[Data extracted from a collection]
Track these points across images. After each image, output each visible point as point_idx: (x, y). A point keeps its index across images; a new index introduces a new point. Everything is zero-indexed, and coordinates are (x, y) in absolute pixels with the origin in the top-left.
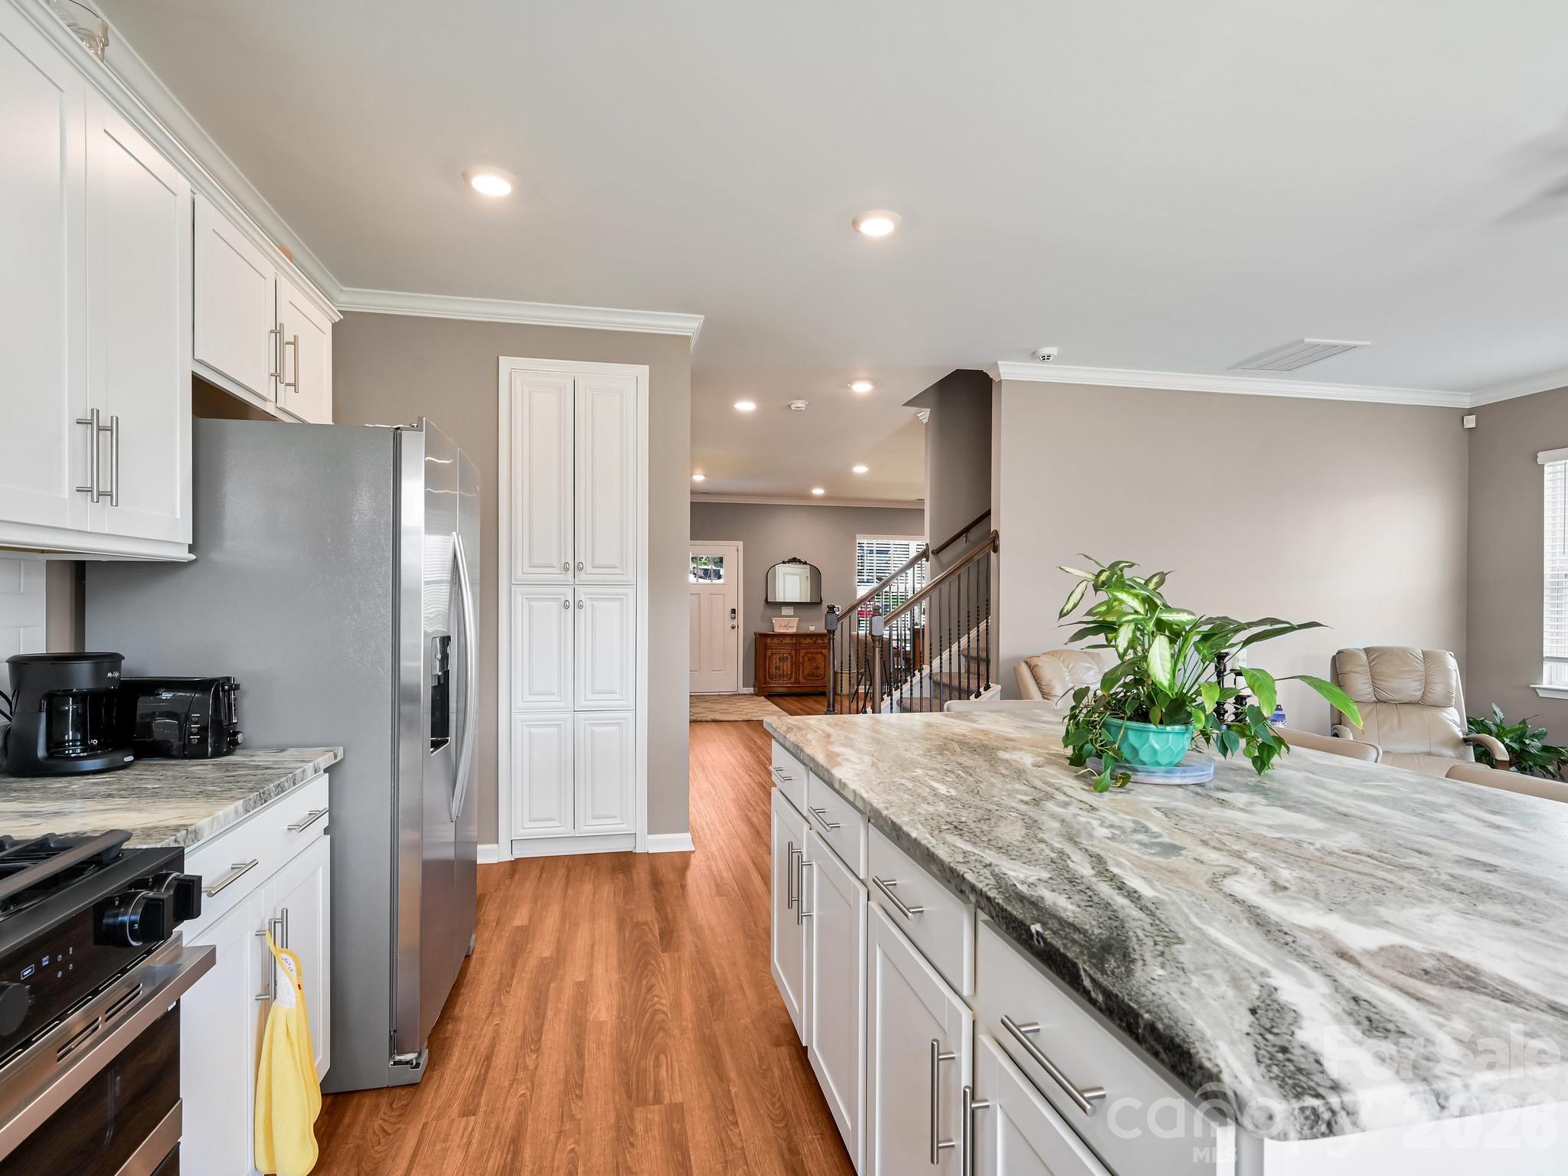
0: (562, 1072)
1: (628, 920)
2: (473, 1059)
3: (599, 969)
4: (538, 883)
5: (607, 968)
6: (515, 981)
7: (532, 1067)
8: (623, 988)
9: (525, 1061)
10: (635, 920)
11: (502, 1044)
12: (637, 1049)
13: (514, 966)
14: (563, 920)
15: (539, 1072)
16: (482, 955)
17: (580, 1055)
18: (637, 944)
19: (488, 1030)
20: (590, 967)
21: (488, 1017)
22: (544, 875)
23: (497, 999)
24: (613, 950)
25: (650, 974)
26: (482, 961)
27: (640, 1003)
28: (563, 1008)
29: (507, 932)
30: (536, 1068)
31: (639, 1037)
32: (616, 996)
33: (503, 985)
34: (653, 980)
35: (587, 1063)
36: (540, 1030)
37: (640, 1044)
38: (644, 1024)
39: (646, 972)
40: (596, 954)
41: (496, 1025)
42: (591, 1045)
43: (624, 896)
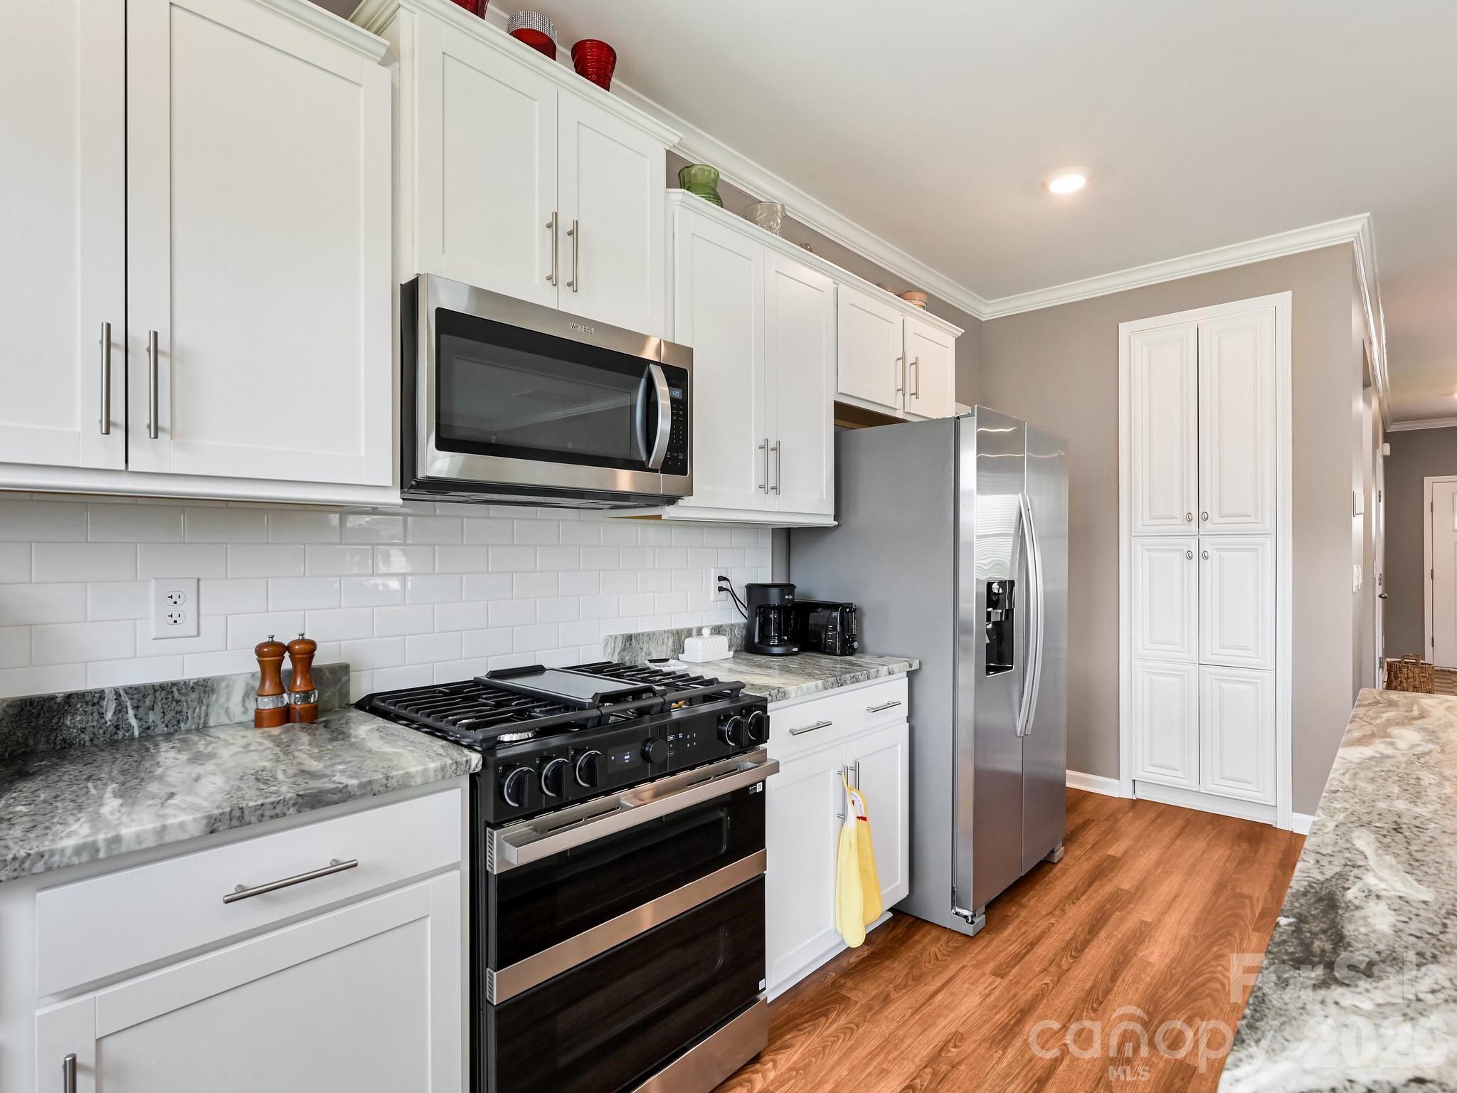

● **WHAT IS REQUIRED**:
Copy out the entries word for word, starting from the first line and ending with the line that contains "23: (497, 999)", including that line. Leave the pictures out of your copy.

● **OUTPUT OF THE EXERCISE**:
Track these points across images. After each image, output each visible point as point_idx: (x, y). A point keeps its index across images; a new index introduces a new point. Everything is zero-indexed, and coordinates are (x, y) in absolute pixels with the origin in the top-left.
0: (562, 1072)
1: (628, 920)
2: (473, 1059)
3: (599, 969)
4: (538, 883)
5: (607, 968)
6: (515, 981)
7: (532, 1067)
8: (623, 988)
9: (525, 1061)
10: (635, 920)
11: (502, 1044)
12: (637, 1049)
13: (514, 966)
14: (563, 920)
15: (539, 1072)
16: (482, 955)
17: (580, 1055)
18: (637, 944)
19: (488, 1030)
20: (590, 967)
21: (488, 1017)
22: (544, 875)
23: (497, 999)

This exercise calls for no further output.